[Extracted page text data]

_ _ _ _ _

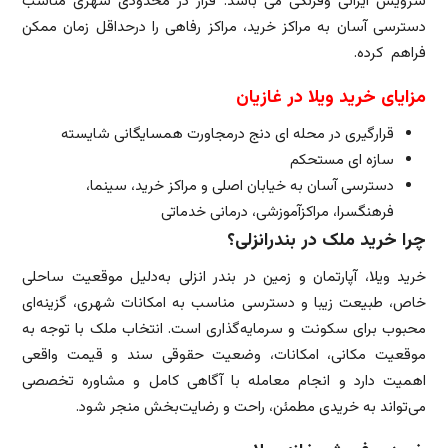
سرویس ایرانی وفرنگی می باشد. قرار در محدودی شهری مناسب
دسترسی آسان به مراکز خرید، مراکز رفاهی را درحداقل زمان ممکن
فراهم کرده.
مزایای خرید ویلا در غازیان
قرارگیری در محله ای دنج درمجاورت همسایگانی شایسته
سازه ای مستحکم
دسترسی آسان به خیابان اصلی و مراکز خرید، سینما،
فرهنگسرا، مراکزآموزشی، درمانی خدماتی
چرا خرید ملک در بندرانزلی؟
خرید ویلا، آپارتمان و زمین در بندر انزلی به‌دلیل موقعیت ساحلی
خاص، طبیعت زیبا و دسترسی مناسب به امکانات شهری، گزینه‌ای
محبوب برای سکونت و سرمایه‌گذاری است. انتخاب ملک با توجه به
موقعیت مکانی، امکانات، وضعیت حقوقی سند و قیمت واقعی
اهمیت دارد و انجام معامله با آگاهی کامل و مشاوره تخصصی
می‌تواند به خریدی مطمئن، راحت و رضایت‌بخش منجر شود.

_ _ _ _ _

## Exercise description
With the line containing "قرارگیری در محله" as the first and the last line of the data as the final one, copy every line between them exactly, those two included.

## Task response
قرارگیری در محله ای دنج درمجاورت همسایگانی شایسته
سازه ای مستحکم
دسترسی آسان به خیابان اصلی و مراکز خرید، سینما،
فرهنگسرا، مراکزآموزشی، درمانی خدماتی
چرا خرید ملک در بندرانزلی؟
خرید ویلا، آپارتمان و زمین در بندر انزلی به‌دلیل موقعیت ساحلی
خاص، طبیعت زیبا و دسترسی مناسب به امکانات شهری، گزینه‌ای
محبوب برای سکونت و سرمایه‌گذاری است. انتخاب ملک با توجه به
موقعیت مکانی، امکانات، وضعیت حقوقی سند و قیمت واقعی
اهمیت دارد و انجام معامله با آگاهی کامل و مشاوره تخصصی
می‌تواند به خریدی مطمئن، راحت و رضایت‌بخش منجر شود.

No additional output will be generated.